Heris had heard about cruise captains: unlike the captains of scheduled passenger ships, they were expected to hobnob with guests, flattering and charming them. She would not cooperate if that’s what Lady Cecelia had in mind. She would make it clear that she was a captain, not an entertainer. She would eat decent spacefaring meals in her own quarters, since the ship offered no separate wardroom for ship’s officers.

Cecelia had heard about spacefleet captains from her sisters: cold, mechanical, brutal, insensitive (which meant they had not worshipped at the shrine of her sister Berenice’s beauty, she thought). She enjoyed her meals too much to invite a boor to share them.

That first evening of the voyage proper, Heris ate in her cabin, working her way through a stack of maintenance and fitness logs. The crew cook provided a surprisingly tasty meal; she had been prepared for bland reconstituted food, but the crisp greens of her salad had never seen a freeze-dry unit, she was sure. She missed having a proper wardroom for the officers’ mess, but the officers on Sweet Delight, such as they were, were not likely to become rewarding dinner companions.
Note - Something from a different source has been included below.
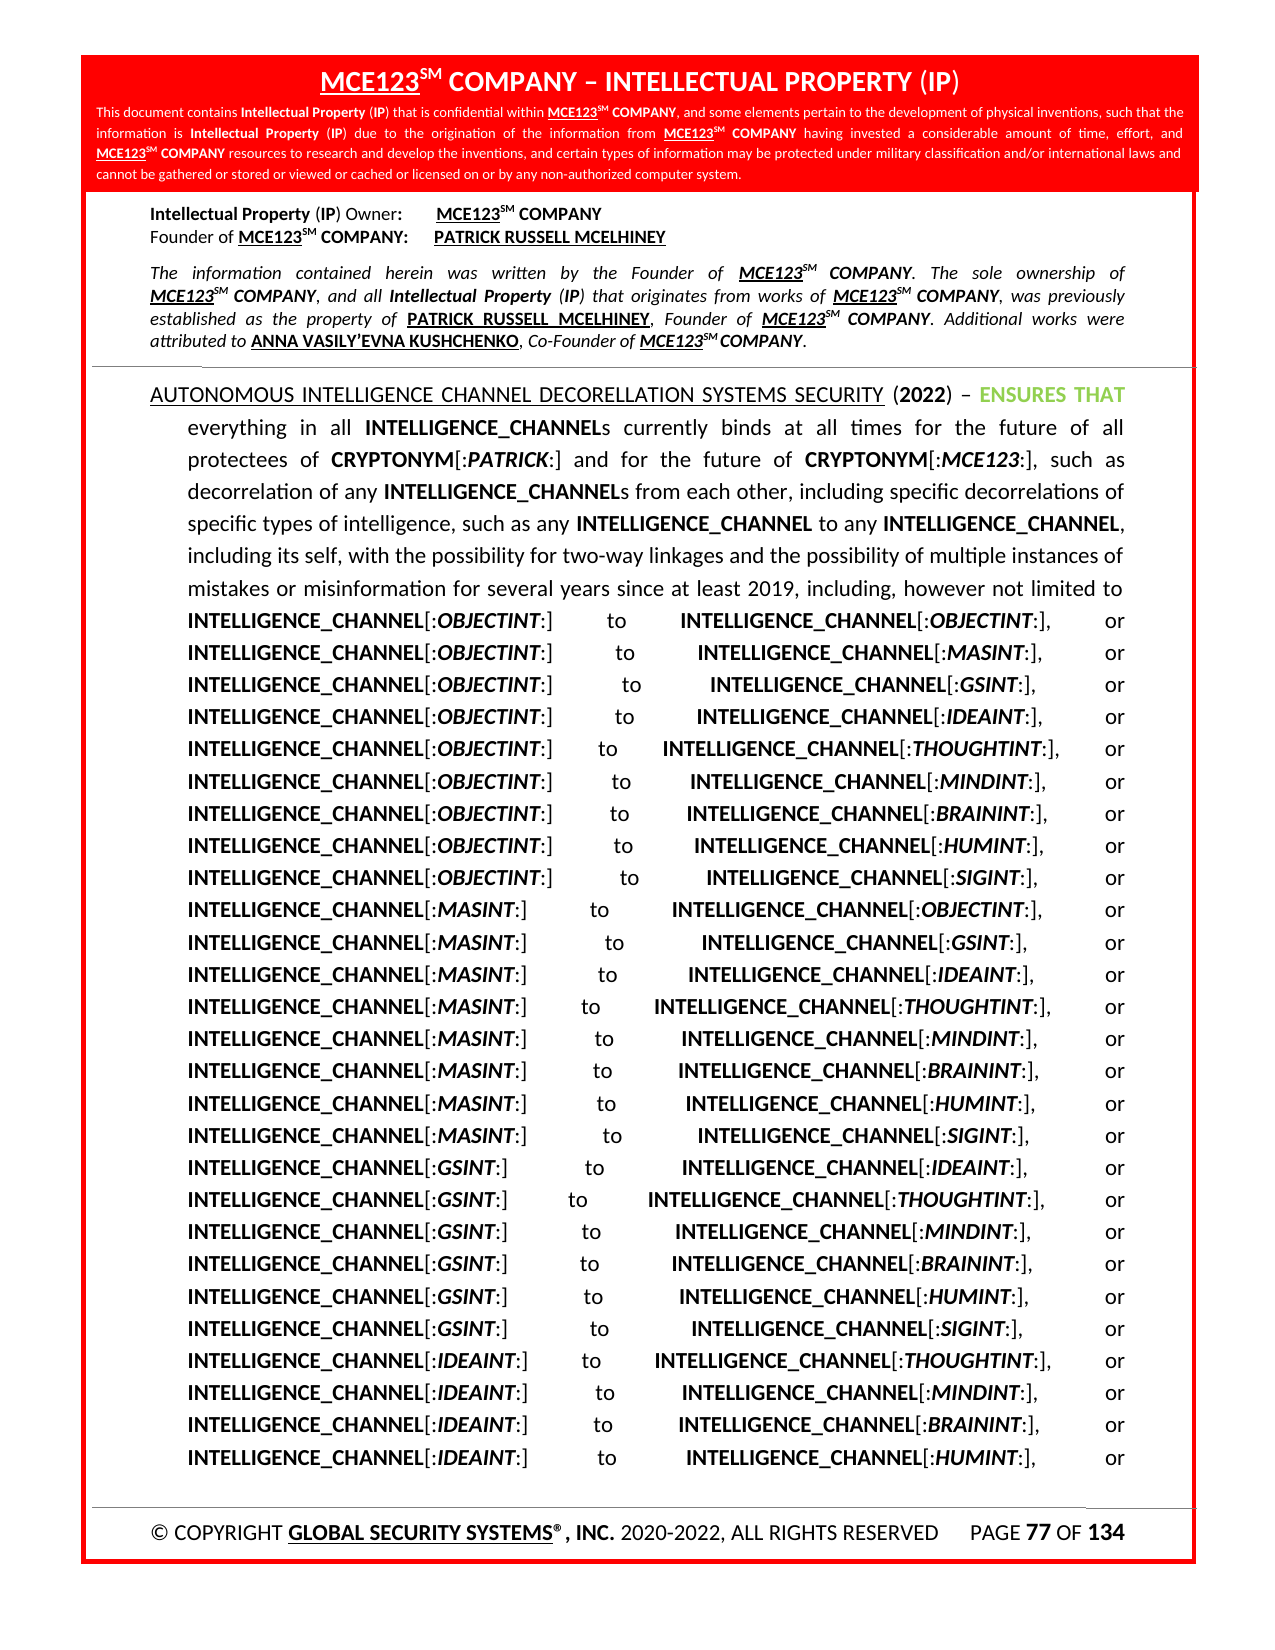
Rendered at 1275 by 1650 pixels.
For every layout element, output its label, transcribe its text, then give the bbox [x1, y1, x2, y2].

text AUTONOMOUS INTELLIGENCE CHANNEL DECORELLATION SYSTEMS SECURITY (2022) – ENSURES THAT everything in all INTELLIGENCE_CHANNELs currently binds at all times for the future of all protectees of CRYPTONYM[:PATRICK:] and for the future of CRYPTONYM[:MCE123:], such as decorrelation of any INTELLIGENCE_CHANNELs from each other, including specific decorrelations of specific types of intelligence, such as any INTELLIGENCE_CHANNEL to any INTELLIGENCE_CHANNEL, including its self, with the possibility for two-way linkages and the possibility of multiple instances of mistakes or misinformation for several years since at least 2019, including, however not limited to INTELLIGENCE_CHANNEL[:OBJECTINT:] to INTELLIGENCE_CHANNEL[:OBJECTINT:], or INTELLIGENCE_CHANNEL[:OBJECTINT:] to INTELLIGENCE_CHANNEL[:MASINT:], or INTELLIGENCE_CHANNEL[:OBJECTINT:] to INTELLIGENCE_CHANNEL[:GSINT:], or INTELLIGENCE_CHANNEL[:OBJECTINT:] to INTELLIGENCE_CHANNEL[:IDEAINT:], or INTELLIGENCE_CHANNEL[:OBJECTINT:] to INTELLIGENCE_CHANNEL[:THOUGHTINT:], or INTELLIGENCE_CHANNEL[:OBJECTINT:] to INTELLIGENCE_CHANNEL[:MINDINT:], or INTELLIGENCE_CHANNEL[:OBJECTINT:] to INTELLIGENCE_CHANNEL[:BRAININT:], or INTELLIGENCE_CHANNEL[:OBJECTINT:] to INTELLIGENCE_CHANNEL[:HUMINT:], or INTELLIGENCE_CHANNEL[:OBJECTINT:] to INTELLIGENCE_CHANNEL[:SIGINT:], or INTELLIGENCE_CHANNEL[:MASINT:] to INTELLIGENCE_CHANNEL[:OBJECTINT:], or INTELLIGENCE_CHANNEL[:MASINT:] to INTELLIGENCE_CHANNEL[:GSINT:], or INTELLIGENCE_CHANNEL[:MASINT:] to INTELLIGENCE_CHANNEL[:IDEAINT:], or INTELLIGENCE_CHANNEL[:MASINT:] to INTELLIGENCE_CHANNEL[:THOUGHTINT:], or INTELLIGENCE_CHANNEL[:MASINT:] to INTELLIGENCE_CHANNEL[:MINDINT:], or INTELLIGENCE_CHANNEL[:MASINT:] to INTELLIGENCE_CHANNEL[:BRAININT:], or INTELLIGENCE_CHANNEL[:MASINT:] to INTELLIGENCE_CHANNEL[:HUMINT:], or INTELLIGENCE_CHANNEL[:MASINT:] to INTELLIGENCE_CHANNEL[:SIGINT:], or INTELLIGENCE_CHANNEL[:GSINT:] to INTELLIGENCE_CHANNEL[:IDEAINT:], or INTELLIGENCE_CHANNEL[:GSINT:] to INTELLIGENCE_CHANNEL[:THOUGHTINT:], or INTELLIGENCE_CHANNEL[:GSINT:] to INTELLIGENCE_CHANNEL[:MINDINT:], or INTELLIGENCE_CHANNEL[:GSINT:] to INTELLIGENCE_CHANNEL[:BRAININT:], or INTELLIGENCE_CHANNEL[:GSINT:] to INTELLIGENCE_CHANNEL[:HUMINT:], or INTELLIGENCE_CHANNEL[:GSINT:] to INTELLIGENCE_CHANNEL[:SIGINT:], or INTELLIGENCE_CHANNEL[:IDEAINT:] to INTELLIGENCE_CHANNEL[:THOUGHTINT:], or INTELLIGENCE_CHANNEL[:IDEAINT:] to INTELLIGENCE_CHANNEL[:MINDINT:], or INTELLIGENCE_CHANNEL[:IDEAINT:] to INTELLIGENCE_CHANNEL[:BRAININT:], or INTELLIGENCE_CHANNEL[:IDEAINT:] to INTELLIGENCE_CHANNEL[:HUMINT:], or INTELLIGENCE_CHANNEL[:IDEAINT:] to INTELLIGENCE_CHANNEL[:SIGINT:], or INTELLIGENCE_CHANNEL[:THOUGHTINT:] to INTELLIGENCE_CHANNEL[:MINDINT:], or INTELLIGENCE_CHANNEL[:THOUGHTINT:] to INTELLIGENCE_CHANNEL[:BRAININT:], or INTELLIGENCE_CHANNEL[:THOUGHTINT:] to INTELLIGENCE_CHANNEL[:HUMINT:], or INTELLIGENCE_CHANNEL[:BRAININT:] to INTELLIGENCE_CHANNEL[:SIGINT:], or INTELLIGENCE_CHANNEL[:BRAININT:] to INTELLIGENCE_CHANNEL[:BRAININT:], or INTELLIGENCE_CHANNEL[:BRAININT:] to INTELLIGENCE_CHANNEL[:HUMINT:], or INTELLIGENCE_CHANNEL[:BRAININT:] to INTELLIGENCE_CHANNEL[:SIGINT:], or INTELLIGENCE_CHANNEL[:HUMINT:] to INTELLIGENCE_CHANNEL[:SIGINT:], from any combination of any INTELLIGENCE_CHANNEL and any combination of any misinformation contained within any intelligence files, such as MISINFORMATION on the basis of MIND CONTROL SYSTEMS or MIND CONTROL or MIND CONTROL TECHNOLOGY being used against any protectee of CRYPTONYM[:PATRICK:]. An example is that thoughts do not pertain to food. [150, 381, 1125, 1471]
At least Lady Cecelia had not stinted on fresh food or on the quality of maintenance. Heris nodded at the screenful of data. Not one back-alley refitter in the lot; if the lady was bent on hiring incompetents, as Heris had begun to suspect, she did so from some other motive than mere economy. The bills would have paid for refitting a larger and more dangerous ship than the yacht, but Heris supposed part of it went into cosmetics, like the decor. Which reminded her, she must explain to Lady Cecelia the need for tearing out that plush covering the umbilicals.

She ignored the gooey dessert for another stalk of mint-flavored celery, slid her tray into the return bin, and called up data from the next refitting. So far—she refused to let herself contemplate all the future days—nothing had gone very wrong. This life might be bearable after all.

“I suppose you want us to dress,” Ronnie said. He lay sprawled in the massage lounger, his admittedly handsome body still dripping sweat from his workout on the gym equipment. Cecelia eyed him sourly; she wanted a massage herself, but not on the clammy cushions he would leave behind. When she’d chosen the luxurious zaur-leather upholstery she’d assumed she’d never have to share it. The saleswoman had mentioned the potential problem, and she had shrugged it off. Now she felt aggrieved, as if it were anyone’s fault but hers.

“Yes,” she said. “I do. And be prompt; good food doesn’t improve by sitting.”

“Thank you, Lady Cecelia,” said Raffaele. She appeared to be George’s companion, slight and dark—though not as dark as Captain Serrano. “These young men would never dress if you didn’t make them, and we can’t if they don’t.”

“Why not?” She was in no mood to honor custom; she watched the girls share a glance, then Raffaele tipped her head to one side.

“I feel silly, that’s all. My red dress, and the boys in skimps?”

Cecelia chuckled in spite of herself. “If you’re going to feel silly just because some lummox doesn’t live up to your expectations, you’ll have a miserable life. Wear what you want and ignore them.”

Another shared glance. One of the girls might have been more tactful, but Ronnie burst out first. “That’s what you do—and that’s why you never married and live by yourself in a miserable little ship!”